Since the start of 2014, the price of silver has lagged the other precious metals in many ways. Silver has really only kept pace with gold — even as silver is thought of as a leveraged bet on gold prices. Silver has notably underperformed another white metal, palladium, which is currently nearing a 52 week high. The hangover in the silver market from the 2011 price explosion still seems to be persistent, even as silver is up over 10% from its last December lows. Because silver industrial demand is still off from its 2011 peak (though many sources claim it is at least increasing) and with evidence of stockpile increases at places like the COMEX, few are taking seriously the idea that silver will ever retake its former peak of around 50 dollars, let alone move decisively to even higher levels.
As an investor/speculator, thinking about how your assets perform during times of global political stress is a must. I realize that no one wants to wish for unfortunate things to happen globally, but the historical reality mandates otherwise. Increasing focus on the Russian military mobilization in response to civil unrest and the ousting of Ukrainian President Yanukovych should cause investors to ask whether or not they are truly diversified.
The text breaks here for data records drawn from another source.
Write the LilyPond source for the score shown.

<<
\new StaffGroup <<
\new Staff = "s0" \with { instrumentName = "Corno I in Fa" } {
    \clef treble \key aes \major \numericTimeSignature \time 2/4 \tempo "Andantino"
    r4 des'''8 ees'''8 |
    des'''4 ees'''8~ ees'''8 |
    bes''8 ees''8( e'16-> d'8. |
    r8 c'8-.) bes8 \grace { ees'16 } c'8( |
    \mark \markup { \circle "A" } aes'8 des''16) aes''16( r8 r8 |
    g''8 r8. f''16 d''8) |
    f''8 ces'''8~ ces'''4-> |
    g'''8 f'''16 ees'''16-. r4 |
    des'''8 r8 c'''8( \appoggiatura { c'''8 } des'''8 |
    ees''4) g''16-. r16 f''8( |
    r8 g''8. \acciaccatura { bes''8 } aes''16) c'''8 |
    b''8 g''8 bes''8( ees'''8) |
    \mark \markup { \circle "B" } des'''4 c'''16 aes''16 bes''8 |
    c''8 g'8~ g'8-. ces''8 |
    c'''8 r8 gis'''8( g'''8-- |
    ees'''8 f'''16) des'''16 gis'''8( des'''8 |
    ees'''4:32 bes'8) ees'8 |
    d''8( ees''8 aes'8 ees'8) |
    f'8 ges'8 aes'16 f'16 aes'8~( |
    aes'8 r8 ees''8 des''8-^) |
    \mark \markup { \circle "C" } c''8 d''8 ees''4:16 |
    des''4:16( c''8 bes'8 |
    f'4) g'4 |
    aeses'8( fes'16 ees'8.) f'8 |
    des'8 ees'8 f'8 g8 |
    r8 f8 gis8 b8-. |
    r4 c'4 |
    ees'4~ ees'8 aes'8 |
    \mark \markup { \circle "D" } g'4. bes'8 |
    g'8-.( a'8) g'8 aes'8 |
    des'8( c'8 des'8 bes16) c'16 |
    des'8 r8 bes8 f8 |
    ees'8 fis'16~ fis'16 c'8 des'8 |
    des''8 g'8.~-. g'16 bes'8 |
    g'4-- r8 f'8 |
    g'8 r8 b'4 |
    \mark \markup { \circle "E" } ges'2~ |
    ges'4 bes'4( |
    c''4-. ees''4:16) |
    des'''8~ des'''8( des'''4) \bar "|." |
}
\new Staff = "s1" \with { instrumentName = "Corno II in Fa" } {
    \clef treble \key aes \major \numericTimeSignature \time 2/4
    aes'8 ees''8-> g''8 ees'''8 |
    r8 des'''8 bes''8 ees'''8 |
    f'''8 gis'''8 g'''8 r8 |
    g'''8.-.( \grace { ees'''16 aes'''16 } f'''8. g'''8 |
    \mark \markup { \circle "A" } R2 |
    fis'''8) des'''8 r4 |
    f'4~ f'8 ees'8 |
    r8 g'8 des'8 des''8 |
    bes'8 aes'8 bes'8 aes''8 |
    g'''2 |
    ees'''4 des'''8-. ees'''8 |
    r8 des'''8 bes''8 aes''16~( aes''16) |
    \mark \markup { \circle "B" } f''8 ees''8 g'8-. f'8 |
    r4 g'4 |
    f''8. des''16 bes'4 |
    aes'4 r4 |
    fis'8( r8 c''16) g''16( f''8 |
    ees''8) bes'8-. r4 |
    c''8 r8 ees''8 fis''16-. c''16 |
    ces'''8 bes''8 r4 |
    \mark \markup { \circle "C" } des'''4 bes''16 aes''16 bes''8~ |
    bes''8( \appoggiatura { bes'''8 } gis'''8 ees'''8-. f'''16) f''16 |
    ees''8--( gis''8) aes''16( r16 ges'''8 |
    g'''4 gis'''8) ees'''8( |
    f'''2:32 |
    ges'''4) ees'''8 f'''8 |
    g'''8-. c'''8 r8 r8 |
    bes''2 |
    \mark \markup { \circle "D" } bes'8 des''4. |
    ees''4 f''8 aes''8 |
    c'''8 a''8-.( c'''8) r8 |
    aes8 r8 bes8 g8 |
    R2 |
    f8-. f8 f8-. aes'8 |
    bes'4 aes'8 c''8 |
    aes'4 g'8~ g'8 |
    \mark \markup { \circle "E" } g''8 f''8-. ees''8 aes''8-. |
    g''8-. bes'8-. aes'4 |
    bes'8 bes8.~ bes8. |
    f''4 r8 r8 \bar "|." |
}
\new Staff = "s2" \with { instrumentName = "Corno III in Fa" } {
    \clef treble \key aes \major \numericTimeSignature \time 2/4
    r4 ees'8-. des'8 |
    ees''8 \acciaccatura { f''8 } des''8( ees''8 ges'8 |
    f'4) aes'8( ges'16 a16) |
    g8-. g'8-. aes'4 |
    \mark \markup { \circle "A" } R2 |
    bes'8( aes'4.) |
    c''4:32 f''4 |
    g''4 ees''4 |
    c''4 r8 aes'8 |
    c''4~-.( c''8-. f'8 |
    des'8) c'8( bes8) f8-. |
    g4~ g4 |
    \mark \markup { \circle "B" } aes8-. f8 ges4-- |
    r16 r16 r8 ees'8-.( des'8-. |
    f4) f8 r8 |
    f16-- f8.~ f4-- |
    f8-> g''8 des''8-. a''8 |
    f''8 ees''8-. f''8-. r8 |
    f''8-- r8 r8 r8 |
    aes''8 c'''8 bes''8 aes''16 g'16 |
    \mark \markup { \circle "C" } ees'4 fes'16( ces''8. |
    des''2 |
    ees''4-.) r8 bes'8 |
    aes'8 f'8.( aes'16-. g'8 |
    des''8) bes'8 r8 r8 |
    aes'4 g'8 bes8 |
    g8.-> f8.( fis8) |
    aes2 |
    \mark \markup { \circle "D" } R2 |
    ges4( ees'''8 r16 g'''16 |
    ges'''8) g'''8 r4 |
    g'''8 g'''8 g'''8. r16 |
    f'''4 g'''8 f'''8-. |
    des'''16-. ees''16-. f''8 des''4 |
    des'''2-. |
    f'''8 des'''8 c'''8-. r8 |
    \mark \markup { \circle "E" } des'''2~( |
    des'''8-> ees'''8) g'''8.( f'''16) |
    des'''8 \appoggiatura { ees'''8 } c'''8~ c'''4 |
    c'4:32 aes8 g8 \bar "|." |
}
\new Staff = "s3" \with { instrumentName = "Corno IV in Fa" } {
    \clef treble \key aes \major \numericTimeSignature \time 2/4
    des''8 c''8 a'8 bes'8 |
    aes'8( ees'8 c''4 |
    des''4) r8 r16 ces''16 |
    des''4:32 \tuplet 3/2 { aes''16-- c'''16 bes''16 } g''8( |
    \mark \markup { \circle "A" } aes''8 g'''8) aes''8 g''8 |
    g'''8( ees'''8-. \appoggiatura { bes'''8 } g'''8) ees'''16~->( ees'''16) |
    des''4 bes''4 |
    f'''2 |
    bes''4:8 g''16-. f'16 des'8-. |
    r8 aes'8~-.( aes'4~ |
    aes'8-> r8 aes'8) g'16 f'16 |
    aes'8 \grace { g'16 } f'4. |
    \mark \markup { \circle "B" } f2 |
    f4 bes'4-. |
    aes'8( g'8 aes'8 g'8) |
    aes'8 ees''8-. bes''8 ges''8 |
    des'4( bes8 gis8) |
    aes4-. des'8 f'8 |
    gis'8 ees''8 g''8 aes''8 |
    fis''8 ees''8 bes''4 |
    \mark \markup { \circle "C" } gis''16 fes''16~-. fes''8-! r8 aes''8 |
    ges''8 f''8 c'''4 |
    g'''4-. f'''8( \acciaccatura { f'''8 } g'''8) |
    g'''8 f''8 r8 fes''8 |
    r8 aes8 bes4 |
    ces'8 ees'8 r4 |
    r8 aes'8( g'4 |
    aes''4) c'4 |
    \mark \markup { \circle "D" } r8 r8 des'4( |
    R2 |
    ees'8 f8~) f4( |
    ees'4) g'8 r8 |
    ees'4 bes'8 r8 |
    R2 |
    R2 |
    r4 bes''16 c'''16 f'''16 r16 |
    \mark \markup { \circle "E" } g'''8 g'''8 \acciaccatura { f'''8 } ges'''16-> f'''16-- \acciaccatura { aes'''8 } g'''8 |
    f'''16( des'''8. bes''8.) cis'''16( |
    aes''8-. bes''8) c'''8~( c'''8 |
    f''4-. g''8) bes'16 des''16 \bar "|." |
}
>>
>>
Investors should seek out those investments that are truly non-correlated to the kinds of turbulence we are currently seeing in Eastern Europe.
According to some analysts, silver has just logged one of its longest periods of daily winning streaks (I think it was something like 14). Of course, in terms of price we are far from breaking any prior winning streaks since this most recent string of gains only took silver up about 11 or 12 percent in price. (In 1980, silver moved 50% up and down in a matter of days.) I would rather that speculators or investors understand that silver is an erratic metal– one that crushes the bulls and the bears with relentless moves– than have them attach too much importance to records like what we have seen recently. Many are often unable to stay on these moves in silver because they can’t believe how overbought (or oversold) the market has become.
Although silver did not move anywhere near its June lows during the December sell off– unlike gold– the silver price still failed to live up to its potential as 2014 got under way. Normally, you would expect silver to provide leverage to gold’s move, but that just has not been the case. On Friday, we finally saw silver jump significantly higher than gold in percentage terms. There is a large gap that needs to be filled between roughly 26 and 21- a gap that silver tried and failed to fill back in September. If you are trading intermediate term, it looks like silver might have a chance to do some catch up to gold and–especially– the mining stocks here in the weeks and months ahead.
Over the past couple of days, the performance of the gold and silver mining stocks deserves more attention than it is getting. As many of us argued, the collapse in mining stocks into late 2013 was nothing more than professional liquidation— meaning players who should have known better simply giving up and moving on to some other, hotter, investment. I’m sure many of these managers talked themselves into believing that gold and silver were heading far lower than in they in fact were, and I know that other asset managers had had enough of cost overruns and waste on the part of mining CEOs. Couple this with how loathed the mining shares were among gold and silver bullion investors (and I have the emails to prove it), and I felt you had all the ingredients for a great contrarian trade.